RE: Servlet question

We have been struggling with this same problem here two.  Let me
clarify a couple of points however:

1.  Both encodings CP1252 and 8859-1 have "holes".  For 8859-1
the range 80-9F is invalid.  For CP1252, the values 80, 81, 8D,
8E, 8F, 90, 9D, and 9E are invalid (according to Kano's book).

2.  Roundtripping with Unicode works with both CP1252 and 8859-1 
because all the valid characters of both these encodings are also 
in Unicode.  If you start with a valid character in CP1252, you can
roundtrip that character (i.e. convert it to Unicode and then back to
CP1252) without loss of data.

3.  The Servlet 2.3 spec has new features that allow a programmer
to set character set on requests and responses.  But there appears
to be no way to do this reliably with earlier versions.

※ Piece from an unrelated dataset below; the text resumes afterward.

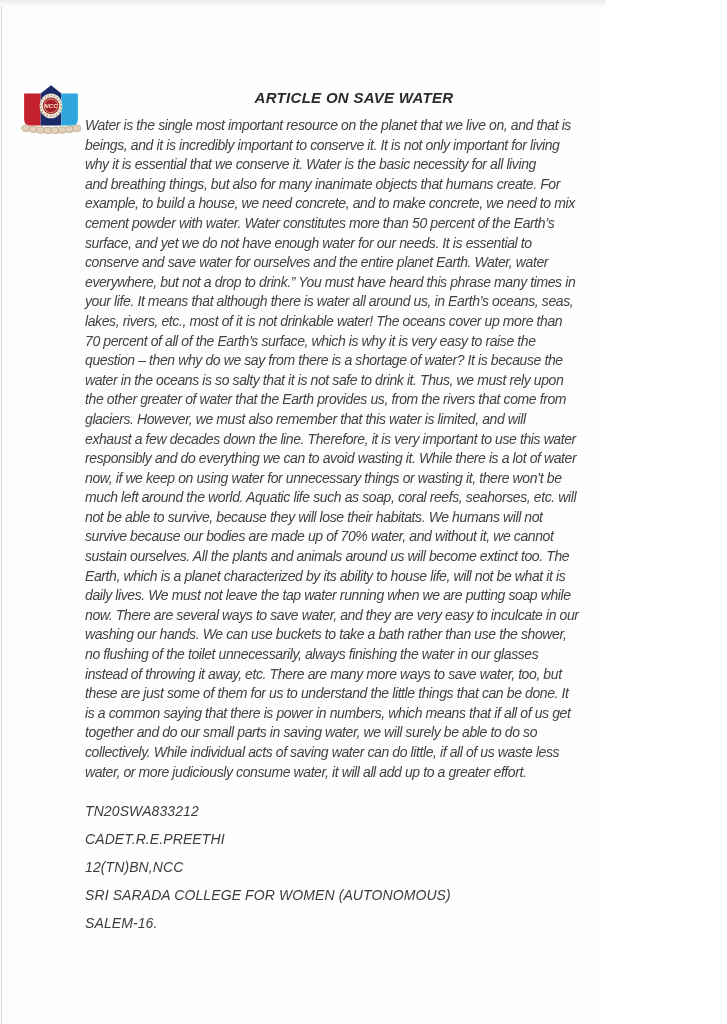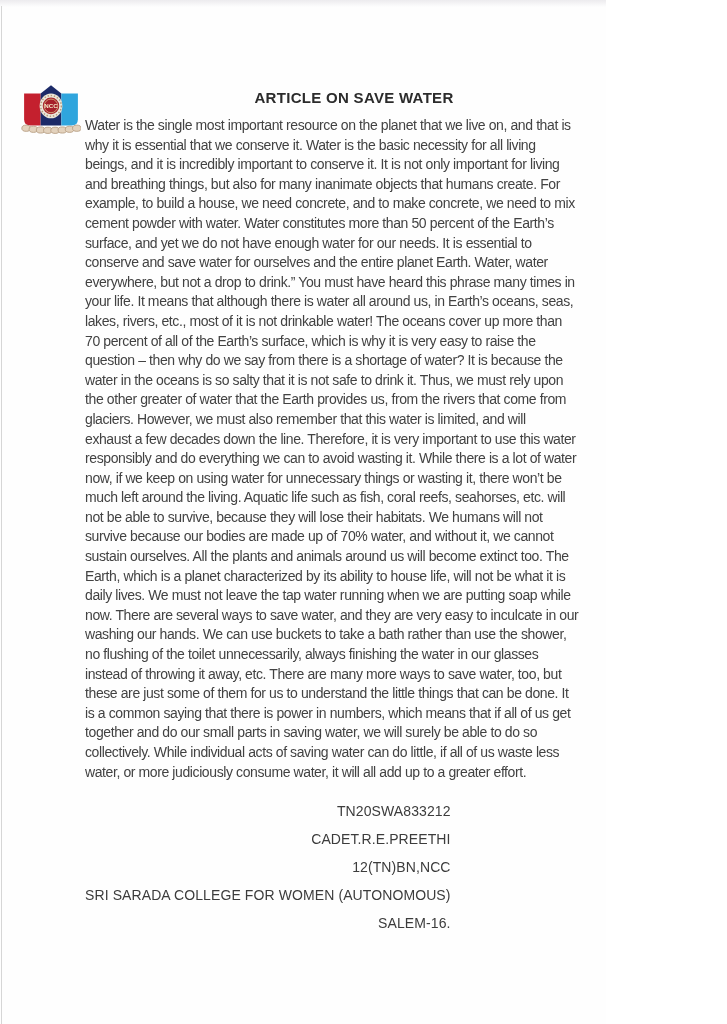"ARTICLE ON SAVE WATER" .stage { font-style: none -> italic }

The response.setContentType method will set the HTTP header and also
cause Unicode strings to be converted as they are sent to the
browser - this is fine for outputting text data to the browser.  But 
there is no reliable way to convert characters that
are sent to the server in the request.  The often suggested method
for converting characters in the request is to use a line of code
that looks like this:

String strParam = new
String(request.getParameter("SomeName").getBytes("8859_1"), "UTF8");

What this code is supposed to do is "undo" the improper default
conversion that occurs
in getParameter.  Supposedly by calling getBytes with 8859_1, you will
convert your
Unicode back into bytes and then re-interpret those bytes correctly, in
this example, as UTF-8.

This is where the "holes" become problematic.  If your incoming request
data really is
UTF-8 then there may be octets whose values are in the invalid range for
8859-1 or CP1252.
If that is the case, then the improper conversion in getParameter will
cause these octets
to be mapped to 0xFFFD and the subsequent getBytes will in turn convert
the OxFFFD to 3F.
The value of the original octet will be lost forever.  Furthermore, the
input stream is
completely consumed by the request object, so the original data in
unavailable for further 
processing.

It seems that the only solution for pre 2.3 Servlet code is to mark the
form data as
binary so that the request object will not try to read it at all.  Then
write your own
code to read the form data which should convert all the %HH values to
octets and then
interpret the stream as the appropriate character set and then parse out
the form data.

If anyone knows a better solution, I would be very glad to hear it.  We
cannot depend upon
the Servlet 2.3 version yet because it is too new and not widely
installed.

-Paul






Paul Deuter
Internationalization Manager
Plumtree Software
paul.deuter@plumtree.com 
 


-----Original Message-----
From: Yves Arrouye [mailto:yves@realnames.com]
Sent: Monday, October 22, 2001 12:11 AM
To: 'Shigemichi Yazawa'; www-international@w3.org
Subject: RE: Servlet question


> Yes, two wrong conversions make a right result, However, Cp1252
> doesn't always work this way. Cp1252 <-> Unicode mapping table
> includes 5 undefined entries. If you pass 0x81, for example, to byte
> to char converter, it is converted to U+fffd (REPLACEMENT CHARACTER)
> and the round trip is not possible. Only ISO-8859-1 is the safe, round
> trippable encoding as far as I know.

Isn't ISO-8859-1 actually the one that has "holes" in C0/C1 that exhibit
this very behavior? I thought that was the case, and windows-1252 was
the
one that used C1 for platform-specific character (see
http://www-124.ibm.com/cvs/icu/charset/data/xml/windows-1252-2000.xml?re
v=1.
1&content-type=text/x-cvsweb-markup where apparently U+0081 is mapped to
0x81 in windows-1252).

YA

Received on Monday, 22 October 2001 11:25:41 UTC